- _SOURCE INFORMATION_

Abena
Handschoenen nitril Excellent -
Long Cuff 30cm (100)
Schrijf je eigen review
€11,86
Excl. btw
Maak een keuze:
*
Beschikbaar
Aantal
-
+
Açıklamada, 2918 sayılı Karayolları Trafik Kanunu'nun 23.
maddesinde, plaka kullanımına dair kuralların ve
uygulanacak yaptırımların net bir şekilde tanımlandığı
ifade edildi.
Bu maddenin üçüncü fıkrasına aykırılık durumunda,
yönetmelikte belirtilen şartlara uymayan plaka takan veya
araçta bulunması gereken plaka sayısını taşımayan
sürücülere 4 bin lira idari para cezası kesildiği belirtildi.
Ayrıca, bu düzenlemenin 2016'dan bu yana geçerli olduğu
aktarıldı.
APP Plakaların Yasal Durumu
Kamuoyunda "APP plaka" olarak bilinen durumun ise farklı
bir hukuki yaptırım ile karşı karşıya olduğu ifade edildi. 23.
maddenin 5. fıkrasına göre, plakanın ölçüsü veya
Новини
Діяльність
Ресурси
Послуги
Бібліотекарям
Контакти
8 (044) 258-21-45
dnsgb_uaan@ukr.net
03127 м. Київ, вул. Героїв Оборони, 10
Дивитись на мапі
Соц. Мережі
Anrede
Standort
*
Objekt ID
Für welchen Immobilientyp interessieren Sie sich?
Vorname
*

- _REQUIREMENT_
Transcribe the material exactly as it reads.

- _EXERCISE ANSWER_
Abena
Handschoenen nitril Excellent -
Long Cuff 30cm (100)
Schrijf je eigen review
€11,86
Excl. btw
Maak een keuze:
*
Beschikbaar
Aantal
-
+
Açıklamada, 2918 sayılı Karayolları Trafik Kanunu'nun 23.
maddesinde, plaka kullanımına dair kuralların ve
uygulanacak yaptırımların net bir şekilde tanımlandığı
ifade edildi.
Bu maddenin üçüncü fıkrasına aykırılık durumunda,
yönetmelikte belirtilen şartlara uymayan plaka takan veya
araçta bulunması gereken plaka sayısını taşımayan
sürücülere 4 bin lira idari para cezası kesildiği belirtildi.
Ayrıca, bu düzenlemenin 2016'dan bu yana geçerli olduğu
aktarıldı.
APP Plakaların Yasal Durumu
Kamuoyunda "APP plaka" olarak bilinen durumun ise farklı
bir hukuki yaptırım ile karşı karşıya olduğu ifade edildi. 23.
maddenin 5. fıkrasına göre, plakanın ölçüsü veya
Новини
Діяльність
Ресурси
Послуги
Бібліотекарям
Контакти
8 (044) 258-21-45
dnsgb_uaan@ukr.net
03127 м. Київ, вул. Героїв Оборони, 10
Дивитись на мапі
Соц. Мережі
Anrede
Standort
*
Objekt ID
Für welchen Immobilientyp interessieren Sie sich?
Vorname
*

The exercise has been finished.